• TASK REQUIREMENTS:
Starting at the line that has "fx=710.0 fy=710.0 cx=511.6" and stopping after the line that has "Write the name of what is at (187, 336).", reproduce the listing below exactly; omit everything else.

• MATERIAL FOR THIS EXERCISE:
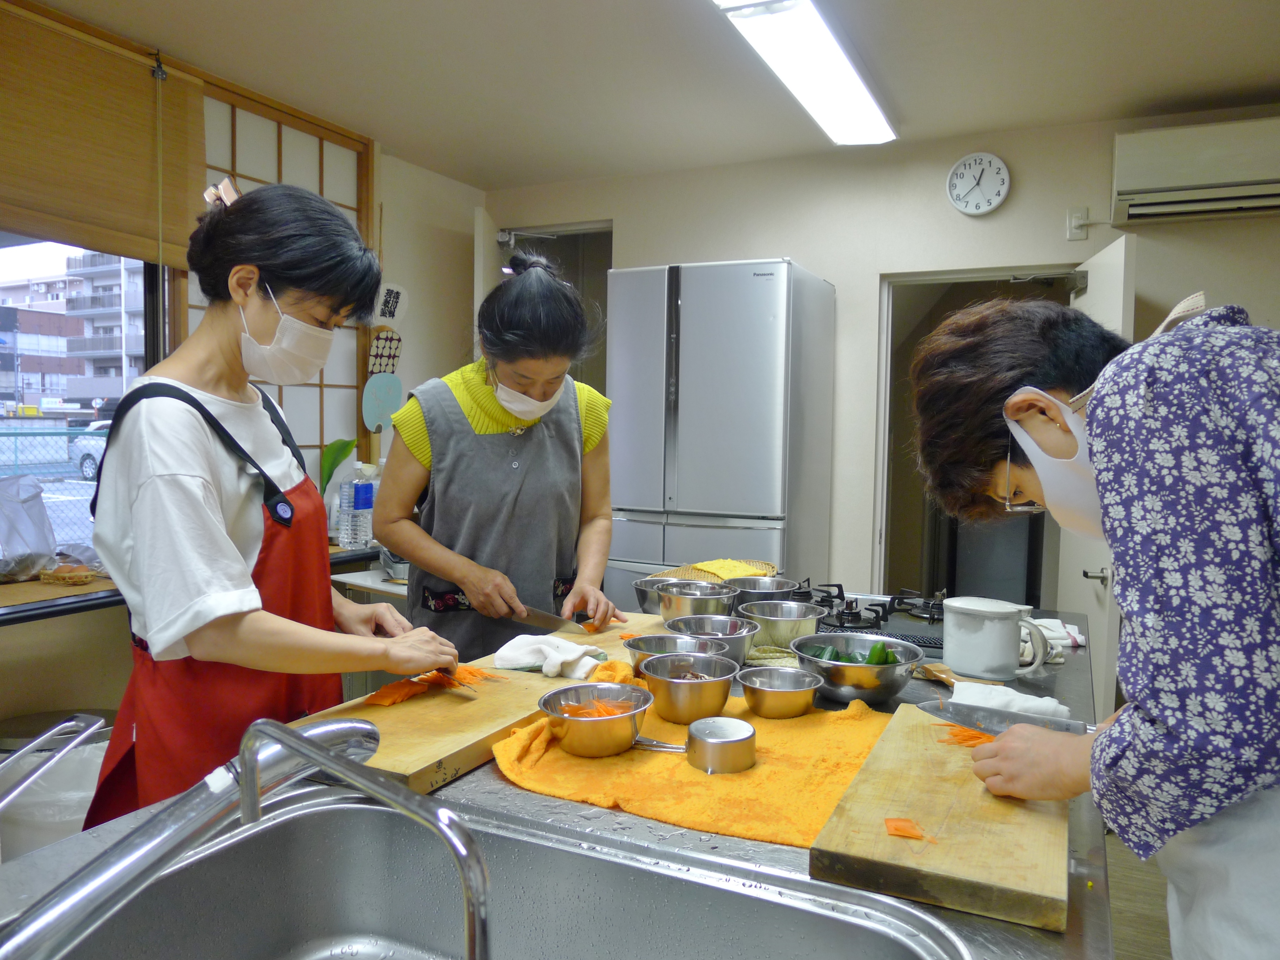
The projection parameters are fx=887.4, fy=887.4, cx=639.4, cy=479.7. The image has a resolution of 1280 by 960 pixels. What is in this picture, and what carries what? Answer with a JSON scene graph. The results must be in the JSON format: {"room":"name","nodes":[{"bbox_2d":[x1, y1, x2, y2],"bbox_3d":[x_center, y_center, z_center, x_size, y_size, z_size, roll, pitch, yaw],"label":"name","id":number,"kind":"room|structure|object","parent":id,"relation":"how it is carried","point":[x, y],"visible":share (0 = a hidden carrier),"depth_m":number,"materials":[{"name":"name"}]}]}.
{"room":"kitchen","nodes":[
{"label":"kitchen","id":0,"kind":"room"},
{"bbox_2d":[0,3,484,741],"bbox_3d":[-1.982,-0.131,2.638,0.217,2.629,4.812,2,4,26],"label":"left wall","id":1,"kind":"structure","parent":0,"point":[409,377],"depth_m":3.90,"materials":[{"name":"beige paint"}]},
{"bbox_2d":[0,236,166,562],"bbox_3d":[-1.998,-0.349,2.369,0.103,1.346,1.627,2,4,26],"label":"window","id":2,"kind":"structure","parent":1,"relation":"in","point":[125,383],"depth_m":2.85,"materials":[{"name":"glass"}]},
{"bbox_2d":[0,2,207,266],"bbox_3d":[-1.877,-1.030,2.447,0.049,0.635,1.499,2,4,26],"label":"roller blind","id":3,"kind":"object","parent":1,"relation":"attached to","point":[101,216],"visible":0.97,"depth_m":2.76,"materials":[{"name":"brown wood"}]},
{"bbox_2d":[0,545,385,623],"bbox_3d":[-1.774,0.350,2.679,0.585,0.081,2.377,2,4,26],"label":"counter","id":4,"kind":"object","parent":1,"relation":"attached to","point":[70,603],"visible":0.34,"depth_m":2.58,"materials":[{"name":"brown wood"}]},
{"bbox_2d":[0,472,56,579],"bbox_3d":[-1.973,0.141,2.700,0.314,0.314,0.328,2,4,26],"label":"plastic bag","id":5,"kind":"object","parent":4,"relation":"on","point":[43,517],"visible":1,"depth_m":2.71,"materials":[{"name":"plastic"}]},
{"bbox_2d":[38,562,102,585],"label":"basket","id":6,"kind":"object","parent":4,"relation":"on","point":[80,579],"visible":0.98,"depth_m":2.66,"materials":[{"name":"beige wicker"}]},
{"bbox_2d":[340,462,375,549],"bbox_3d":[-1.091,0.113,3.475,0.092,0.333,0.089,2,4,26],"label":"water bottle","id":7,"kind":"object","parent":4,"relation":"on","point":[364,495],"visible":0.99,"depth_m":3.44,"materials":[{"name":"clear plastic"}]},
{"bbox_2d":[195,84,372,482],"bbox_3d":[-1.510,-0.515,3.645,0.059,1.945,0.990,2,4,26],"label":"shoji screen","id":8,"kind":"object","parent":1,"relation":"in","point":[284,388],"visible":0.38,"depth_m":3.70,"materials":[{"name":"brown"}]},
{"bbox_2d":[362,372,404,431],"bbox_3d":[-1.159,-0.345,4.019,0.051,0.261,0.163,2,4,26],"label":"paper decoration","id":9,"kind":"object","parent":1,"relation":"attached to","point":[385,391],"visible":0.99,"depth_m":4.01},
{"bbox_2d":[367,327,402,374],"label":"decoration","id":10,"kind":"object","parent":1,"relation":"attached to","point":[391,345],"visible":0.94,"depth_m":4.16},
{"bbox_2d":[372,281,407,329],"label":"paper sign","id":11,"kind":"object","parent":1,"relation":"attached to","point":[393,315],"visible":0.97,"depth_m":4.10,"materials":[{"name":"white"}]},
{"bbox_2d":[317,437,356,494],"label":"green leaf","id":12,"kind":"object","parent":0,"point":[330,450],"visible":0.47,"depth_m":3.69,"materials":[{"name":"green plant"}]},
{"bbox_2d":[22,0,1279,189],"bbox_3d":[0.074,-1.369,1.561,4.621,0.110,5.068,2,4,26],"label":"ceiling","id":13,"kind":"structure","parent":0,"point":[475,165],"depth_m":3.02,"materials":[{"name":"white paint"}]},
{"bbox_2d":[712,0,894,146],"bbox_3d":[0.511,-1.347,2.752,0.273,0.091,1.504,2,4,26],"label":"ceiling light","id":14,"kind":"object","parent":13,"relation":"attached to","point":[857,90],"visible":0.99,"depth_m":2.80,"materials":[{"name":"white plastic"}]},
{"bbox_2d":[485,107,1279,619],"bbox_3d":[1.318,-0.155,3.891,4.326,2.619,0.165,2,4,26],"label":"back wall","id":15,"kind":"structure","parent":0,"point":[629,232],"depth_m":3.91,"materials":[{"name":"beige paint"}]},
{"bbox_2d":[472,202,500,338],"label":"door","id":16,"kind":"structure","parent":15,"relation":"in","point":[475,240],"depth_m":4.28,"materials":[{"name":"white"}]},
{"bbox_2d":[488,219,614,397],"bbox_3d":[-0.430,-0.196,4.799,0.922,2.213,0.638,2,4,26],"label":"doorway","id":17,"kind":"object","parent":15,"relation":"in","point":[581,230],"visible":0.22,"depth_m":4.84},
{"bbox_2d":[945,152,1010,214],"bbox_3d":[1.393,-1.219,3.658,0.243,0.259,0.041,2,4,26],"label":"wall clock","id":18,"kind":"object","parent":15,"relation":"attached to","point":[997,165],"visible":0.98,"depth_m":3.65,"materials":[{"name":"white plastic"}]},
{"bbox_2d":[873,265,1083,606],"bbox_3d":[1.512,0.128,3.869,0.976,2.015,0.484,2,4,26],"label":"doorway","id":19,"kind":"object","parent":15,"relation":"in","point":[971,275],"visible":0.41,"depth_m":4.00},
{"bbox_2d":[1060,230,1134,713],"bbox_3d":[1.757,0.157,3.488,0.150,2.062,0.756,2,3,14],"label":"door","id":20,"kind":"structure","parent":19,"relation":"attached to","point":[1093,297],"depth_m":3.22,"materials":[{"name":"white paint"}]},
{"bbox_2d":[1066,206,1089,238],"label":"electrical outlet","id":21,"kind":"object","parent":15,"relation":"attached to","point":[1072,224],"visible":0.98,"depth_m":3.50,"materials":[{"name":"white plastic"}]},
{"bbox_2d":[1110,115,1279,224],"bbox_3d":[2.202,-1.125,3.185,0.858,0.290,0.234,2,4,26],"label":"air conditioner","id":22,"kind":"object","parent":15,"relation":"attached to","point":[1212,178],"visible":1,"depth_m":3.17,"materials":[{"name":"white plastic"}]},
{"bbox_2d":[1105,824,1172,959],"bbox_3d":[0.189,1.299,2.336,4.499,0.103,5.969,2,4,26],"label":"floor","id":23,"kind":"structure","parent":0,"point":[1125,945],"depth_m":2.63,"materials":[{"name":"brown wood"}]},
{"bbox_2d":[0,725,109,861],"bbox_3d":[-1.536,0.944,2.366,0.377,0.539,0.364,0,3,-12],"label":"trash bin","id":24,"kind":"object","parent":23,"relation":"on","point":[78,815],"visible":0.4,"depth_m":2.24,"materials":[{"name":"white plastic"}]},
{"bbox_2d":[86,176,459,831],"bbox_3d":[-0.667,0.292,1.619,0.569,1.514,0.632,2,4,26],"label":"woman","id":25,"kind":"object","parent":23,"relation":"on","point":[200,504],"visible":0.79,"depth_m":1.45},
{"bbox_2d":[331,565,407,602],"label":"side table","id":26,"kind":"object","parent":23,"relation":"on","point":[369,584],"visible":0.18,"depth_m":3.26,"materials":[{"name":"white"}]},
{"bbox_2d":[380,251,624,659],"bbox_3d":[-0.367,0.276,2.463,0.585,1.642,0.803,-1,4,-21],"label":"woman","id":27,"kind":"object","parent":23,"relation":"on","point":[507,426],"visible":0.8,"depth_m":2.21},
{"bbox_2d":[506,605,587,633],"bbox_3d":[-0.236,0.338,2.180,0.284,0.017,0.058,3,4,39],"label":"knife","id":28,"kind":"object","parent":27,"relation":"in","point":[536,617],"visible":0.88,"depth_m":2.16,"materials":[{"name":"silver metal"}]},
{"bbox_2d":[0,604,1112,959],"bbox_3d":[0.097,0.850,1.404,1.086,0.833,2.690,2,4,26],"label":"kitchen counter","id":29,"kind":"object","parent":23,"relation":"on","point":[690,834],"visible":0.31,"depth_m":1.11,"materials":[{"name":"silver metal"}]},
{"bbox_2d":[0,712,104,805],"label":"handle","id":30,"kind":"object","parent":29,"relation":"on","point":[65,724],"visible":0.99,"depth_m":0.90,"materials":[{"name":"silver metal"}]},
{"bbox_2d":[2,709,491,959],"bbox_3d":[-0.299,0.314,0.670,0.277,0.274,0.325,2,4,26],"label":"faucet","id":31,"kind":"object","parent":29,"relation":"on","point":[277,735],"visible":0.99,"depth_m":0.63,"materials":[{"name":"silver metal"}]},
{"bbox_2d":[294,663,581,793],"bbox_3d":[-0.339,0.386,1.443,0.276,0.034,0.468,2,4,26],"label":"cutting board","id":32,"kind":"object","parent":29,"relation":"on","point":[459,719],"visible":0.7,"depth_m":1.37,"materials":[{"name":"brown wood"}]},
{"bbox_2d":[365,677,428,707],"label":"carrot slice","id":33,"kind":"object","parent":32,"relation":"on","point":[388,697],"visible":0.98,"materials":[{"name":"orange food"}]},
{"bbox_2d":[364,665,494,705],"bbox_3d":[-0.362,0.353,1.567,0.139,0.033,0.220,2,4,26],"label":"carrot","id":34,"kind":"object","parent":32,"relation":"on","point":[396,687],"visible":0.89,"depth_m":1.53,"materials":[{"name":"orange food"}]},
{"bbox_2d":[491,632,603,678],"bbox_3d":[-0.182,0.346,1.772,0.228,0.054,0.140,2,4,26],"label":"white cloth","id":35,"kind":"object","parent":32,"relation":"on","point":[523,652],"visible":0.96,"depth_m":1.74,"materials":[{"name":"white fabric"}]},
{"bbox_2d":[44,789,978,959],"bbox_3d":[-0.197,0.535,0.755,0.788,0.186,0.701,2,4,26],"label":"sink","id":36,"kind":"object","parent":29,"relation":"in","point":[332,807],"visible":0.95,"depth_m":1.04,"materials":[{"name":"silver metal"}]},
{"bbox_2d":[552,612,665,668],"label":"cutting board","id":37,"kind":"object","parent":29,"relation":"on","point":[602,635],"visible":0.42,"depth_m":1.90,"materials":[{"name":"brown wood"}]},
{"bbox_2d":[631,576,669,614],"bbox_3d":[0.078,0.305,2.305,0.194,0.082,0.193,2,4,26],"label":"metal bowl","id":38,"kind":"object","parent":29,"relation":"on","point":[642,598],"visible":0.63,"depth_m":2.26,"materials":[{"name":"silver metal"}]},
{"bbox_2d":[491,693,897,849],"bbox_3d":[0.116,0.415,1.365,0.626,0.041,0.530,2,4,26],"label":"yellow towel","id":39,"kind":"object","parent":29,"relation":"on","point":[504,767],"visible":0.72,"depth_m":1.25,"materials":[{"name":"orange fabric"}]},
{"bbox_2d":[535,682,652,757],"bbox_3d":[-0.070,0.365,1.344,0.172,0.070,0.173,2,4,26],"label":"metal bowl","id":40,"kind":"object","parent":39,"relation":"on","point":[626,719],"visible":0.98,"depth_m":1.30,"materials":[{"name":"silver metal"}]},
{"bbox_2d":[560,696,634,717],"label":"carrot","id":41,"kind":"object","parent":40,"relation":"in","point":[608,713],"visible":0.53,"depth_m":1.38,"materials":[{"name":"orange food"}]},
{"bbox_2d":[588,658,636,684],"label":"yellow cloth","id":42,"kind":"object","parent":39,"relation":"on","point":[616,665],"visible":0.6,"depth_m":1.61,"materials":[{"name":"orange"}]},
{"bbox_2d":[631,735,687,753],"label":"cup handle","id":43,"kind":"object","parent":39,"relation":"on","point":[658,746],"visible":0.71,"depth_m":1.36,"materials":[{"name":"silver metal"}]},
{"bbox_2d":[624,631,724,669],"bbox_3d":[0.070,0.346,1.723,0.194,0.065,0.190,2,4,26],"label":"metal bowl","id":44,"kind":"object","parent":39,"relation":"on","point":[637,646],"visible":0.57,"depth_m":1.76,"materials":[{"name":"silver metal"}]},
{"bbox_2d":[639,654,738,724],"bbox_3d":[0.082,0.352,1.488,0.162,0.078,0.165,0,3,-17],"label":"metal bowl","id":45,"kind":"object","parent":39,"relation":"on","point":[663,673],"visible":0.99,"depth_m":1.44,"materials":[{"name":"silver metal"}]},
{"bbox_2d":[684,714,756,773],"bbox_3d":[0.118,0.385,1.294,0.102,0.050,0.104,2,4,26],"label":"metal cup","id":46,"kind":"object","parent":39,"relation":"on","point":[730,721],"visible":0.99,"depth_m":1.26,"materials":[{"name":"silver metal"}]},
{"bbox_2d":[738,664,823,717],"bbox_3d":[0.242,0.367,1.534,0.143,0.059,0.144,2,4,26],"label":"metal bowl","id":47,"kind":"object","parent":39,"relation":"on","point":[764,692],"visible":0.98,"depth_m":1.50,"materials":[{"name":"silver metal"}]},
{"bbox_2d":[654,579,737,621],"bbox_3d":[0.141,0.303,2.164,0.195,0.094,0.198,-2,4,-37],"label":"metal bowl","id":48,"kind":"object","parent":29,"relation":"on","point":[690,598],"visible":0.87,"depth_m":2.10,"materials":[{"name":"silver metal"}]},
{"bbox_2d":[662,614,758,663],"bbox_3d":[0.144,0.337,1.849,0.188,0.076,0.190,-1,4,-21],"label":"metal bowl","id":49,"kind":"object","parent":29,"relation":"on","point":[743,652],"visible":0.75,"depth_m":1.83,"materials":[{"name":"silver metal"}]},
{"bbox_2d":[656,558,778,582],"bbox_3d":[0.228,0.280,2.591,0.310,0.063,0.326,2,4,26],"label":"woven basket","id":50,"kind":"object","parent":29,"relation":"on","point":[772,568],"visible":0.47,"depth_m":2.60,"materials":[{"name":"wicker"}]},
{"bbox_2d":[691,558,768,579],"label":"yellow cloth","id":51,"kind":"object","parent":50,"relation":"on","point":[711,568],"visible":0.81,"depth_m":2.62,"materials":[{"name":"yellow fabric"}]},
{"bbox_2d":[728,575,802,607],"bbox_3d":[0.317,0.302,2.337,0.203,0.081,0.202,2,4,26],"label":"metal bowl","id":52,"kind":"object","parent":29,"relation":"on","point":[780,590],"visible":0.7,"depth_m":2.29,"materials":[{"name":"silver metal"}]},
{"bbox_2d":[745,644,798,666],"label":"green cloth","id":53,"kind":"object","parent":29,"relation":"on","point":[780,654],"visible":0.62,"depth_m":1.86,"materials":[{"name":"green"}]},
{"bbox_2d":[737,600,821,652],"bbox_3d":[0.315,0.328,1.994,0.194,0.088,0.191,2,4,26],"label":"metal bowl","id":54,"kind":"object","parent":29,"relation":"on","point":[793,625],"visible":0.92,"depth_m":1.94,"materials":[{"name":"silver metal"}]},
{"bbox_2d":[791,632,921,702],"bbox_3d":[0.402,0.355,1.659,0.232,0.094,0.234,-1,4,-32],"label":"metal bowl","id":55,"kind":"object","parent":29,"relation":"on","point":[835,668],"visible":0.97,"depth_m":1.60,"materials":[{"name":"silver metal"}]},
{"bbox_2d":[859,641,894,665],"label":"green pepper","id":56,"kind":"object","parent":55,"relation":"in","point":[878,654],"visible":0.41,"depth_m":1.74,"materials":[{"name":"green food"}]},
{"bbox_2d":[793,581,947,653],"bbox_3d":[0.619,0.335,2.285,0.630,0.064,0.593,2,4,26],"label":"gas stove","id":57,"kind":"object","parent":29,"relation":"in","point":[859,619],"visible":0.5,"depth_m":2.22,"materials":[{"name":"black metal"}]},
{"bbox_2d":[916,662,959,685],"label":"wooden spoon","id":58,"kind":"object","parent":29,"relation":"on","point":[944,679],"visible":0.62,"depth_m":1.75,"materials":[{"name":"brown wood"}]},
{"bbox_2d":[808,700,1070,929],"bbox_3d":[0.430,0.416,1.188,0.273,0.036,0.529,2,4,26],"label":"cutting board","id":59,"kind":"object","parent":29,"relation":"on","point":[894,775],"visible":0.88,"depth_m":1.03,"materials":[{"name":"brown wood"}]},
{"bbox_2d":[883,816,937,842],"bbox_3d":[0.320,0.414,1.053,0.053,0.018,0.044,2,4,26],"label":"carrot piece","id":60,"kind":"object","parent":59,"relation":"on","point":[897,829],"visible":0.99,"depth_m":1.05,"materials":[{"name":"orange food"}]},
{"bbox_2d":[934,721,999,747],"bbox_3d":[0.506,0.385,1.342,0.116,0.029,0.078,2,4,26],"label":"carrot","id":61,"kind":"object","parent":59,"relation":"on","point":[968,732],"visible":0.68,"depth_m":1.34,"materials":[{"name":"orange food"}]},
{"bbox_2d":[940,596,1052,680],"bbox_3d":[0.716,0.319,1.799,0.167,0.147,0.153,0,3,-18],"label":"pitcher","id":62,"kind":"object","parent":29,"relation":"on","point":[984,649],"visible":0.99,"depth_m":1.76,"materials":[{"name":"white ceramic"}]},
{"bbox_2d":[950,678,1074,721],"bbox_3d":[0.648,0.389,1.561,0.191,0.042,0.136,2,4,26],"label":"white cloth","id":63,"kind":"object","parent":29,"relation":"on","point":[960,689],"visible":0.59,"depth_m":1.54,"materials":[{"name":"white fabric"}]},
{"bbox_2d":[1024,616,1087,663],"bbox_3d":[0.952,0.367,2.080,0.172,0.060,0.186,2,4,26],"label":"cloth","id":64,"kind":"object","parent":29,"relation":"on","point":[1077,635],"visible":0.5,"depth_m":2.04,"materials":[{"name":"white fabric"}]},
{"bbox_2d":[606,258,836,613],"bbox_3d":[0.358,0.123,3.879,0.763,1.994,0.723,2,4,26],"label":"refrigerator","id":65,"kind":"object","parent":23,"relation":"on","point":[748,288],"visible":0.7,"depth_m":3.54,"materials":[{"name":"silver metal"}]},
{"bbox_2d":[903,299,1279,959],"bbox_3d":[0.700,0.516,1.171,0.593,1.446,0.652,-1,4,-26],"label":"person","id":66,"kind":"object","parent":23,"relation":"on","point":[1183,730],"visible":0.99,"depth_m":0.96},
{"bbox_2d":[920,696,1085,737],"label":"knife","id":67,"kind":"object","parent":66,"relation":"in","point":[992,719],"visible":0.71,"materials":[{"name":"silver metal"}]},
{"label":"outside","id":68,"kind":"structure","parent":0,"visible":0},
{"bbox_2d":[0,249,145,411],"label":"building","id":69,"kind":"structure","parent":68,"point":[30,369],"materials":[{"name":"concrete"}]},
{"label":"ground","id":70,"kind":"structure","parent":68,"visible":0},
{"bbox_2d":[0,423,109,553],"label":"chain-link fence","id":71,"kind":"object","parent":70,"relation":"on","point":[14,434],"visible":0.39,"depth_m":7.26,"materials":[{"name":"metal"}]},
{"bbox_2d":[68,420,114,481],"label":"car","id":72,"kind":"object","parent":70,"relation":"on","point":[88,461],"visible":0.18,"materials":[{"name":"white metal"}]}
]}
---
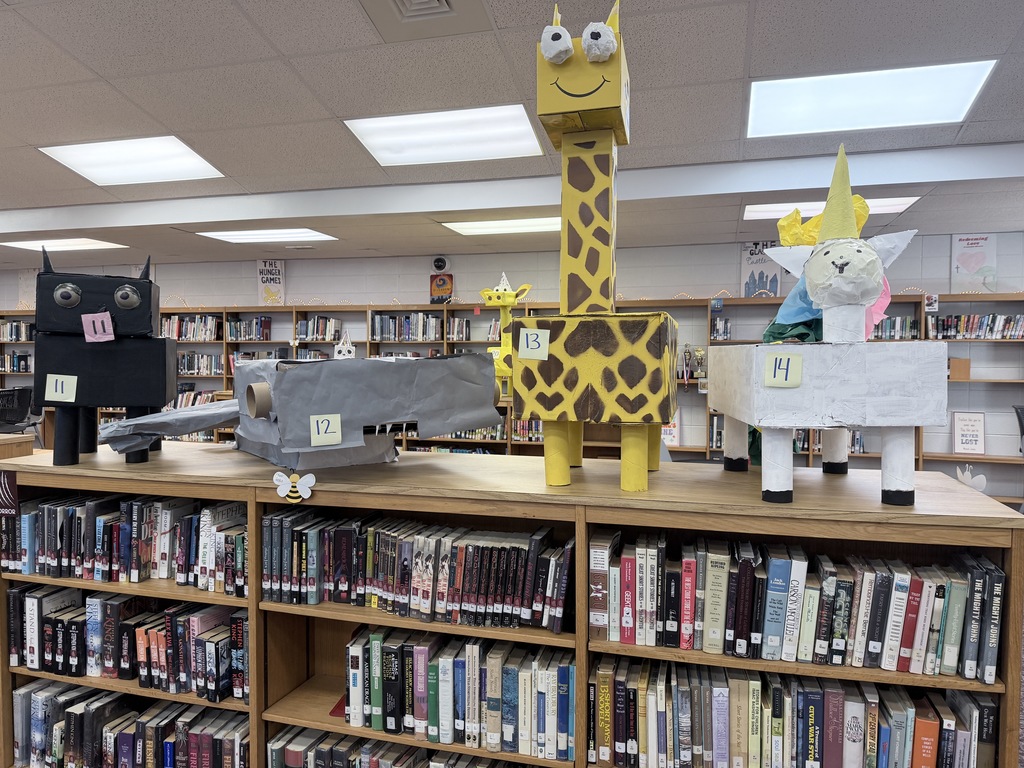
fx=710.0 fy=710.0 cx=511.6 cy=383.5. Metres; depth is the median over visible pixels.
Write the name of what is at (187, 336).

• REPLY:
fx=710.0 fy=710.0 cx=511.6 cy=383.5. Metres; depth is the median over visible pixels.
Write the name of what is at (187, 336).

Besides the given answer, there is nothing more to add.